0
votes

Recommended way of dealing with horovod and docker is: https://github.com/uber/horovod/blob/master/docs/docker.md. That's bad in a way because it leaves bash as a primary docker process and python process as a secondary. Docker logs report of bash logs, docker state is dependent on bash state, docker closes if bash process closes, etc, so it thinks its main process is bash while it should be python process we're starting.

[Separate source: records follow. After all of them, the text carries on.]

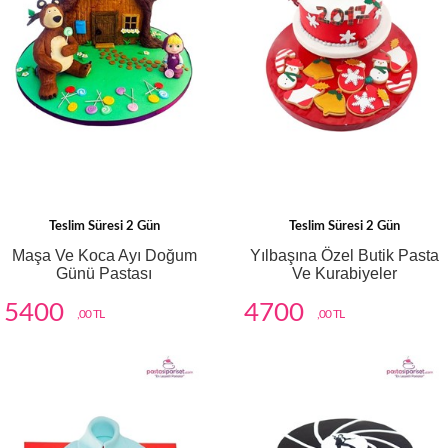
Teslim Süresi 2 Gün
Teslim Süresi 2 Gün
Maşa Ve Koca Ayı Doğum
Yılbaşına Özel Butik Pasta
Günü Pastası
Ve Kurabiyeler
5400
4700
,00 TL
,00 TL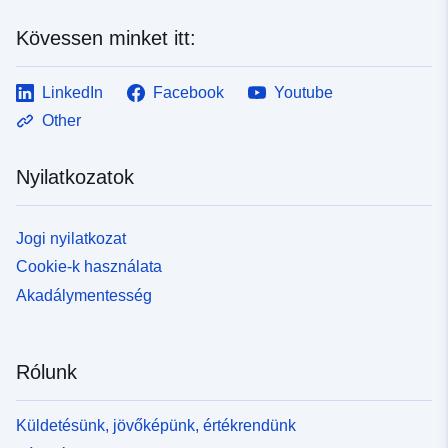
Kövessen minket itt:
LinkedIn
Facebook
Youtube
Other
Nyilatkozatok
Jogi nyilatkozat
Cookie-k használata
Akadálymentesség
Rólunk
Küldetésünk, jövőképünk, értékrendünk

Is it possible to make python process main process in all dockers workers, primary and secondary?

I tried starting mpirun process outside instead of starting mpirun inside of the docker, with interactive docker start command as a mpirun command (docker containers were already prepared with nvidia-docker create):

mpirun -H localhost,localhost \
-np 1 \
-bind-to none \
-map-by slot  \
-x NCCL_DEBUG=INFO \
-x LD_LIBRARY_PATH \
-x PATH \
-x NCCL_SOCKET_IFNAME=^docker0,lo \
-mca btl_tcp_if_exclude lo,docker0 \
-mca oob_tcp_if_exclude lo,docker0 \
-mca pml ob1 \
-mca btl ^openib \
docker start -a -i bajaga_aws-ls0-l : \
-np 1 \
-bind-to none \
-map-by slot  \
-x NCCL_DEBUG=INFO \
-x LD_LIBRARY_PATH \
-x PATH \
-x NCCL_SOCKET_IFNAME=^docker0,lo \
-mca btl_tcp_if_exclude lo,docker0 \
-mca oob_tcp_if_exclude lo,docker0 \
-mca pml ob1 \
-mca btl ^openib \
docker start -a -i bajaga_aws-ls1-l

But that failed - processes didn't communicate via horovod and were working as independent processes.

Do you know how could I achieve making python process docker main process?

1
if you are looking for containers for HPC, singularity is a much better fit IMHO. If not, start mpirun inside the container (it will fork&exec local MPI tasks inside the same container) and use the orte_launch_agent param to have the remote orted (and their local MPI tasks) spawned inside a container on a remote host.Gilles Gouaillardet

1 Answers

0
votes

Managed to execute this good enough via few tricks: * Starting container with entrypoint that runs forever until sigterm is passed * Starting mpi stuff as another process * Writting output to process 1 stdout/err, so that docker logs works * At the end of my process sending sigterm to process 1, so that whole container close.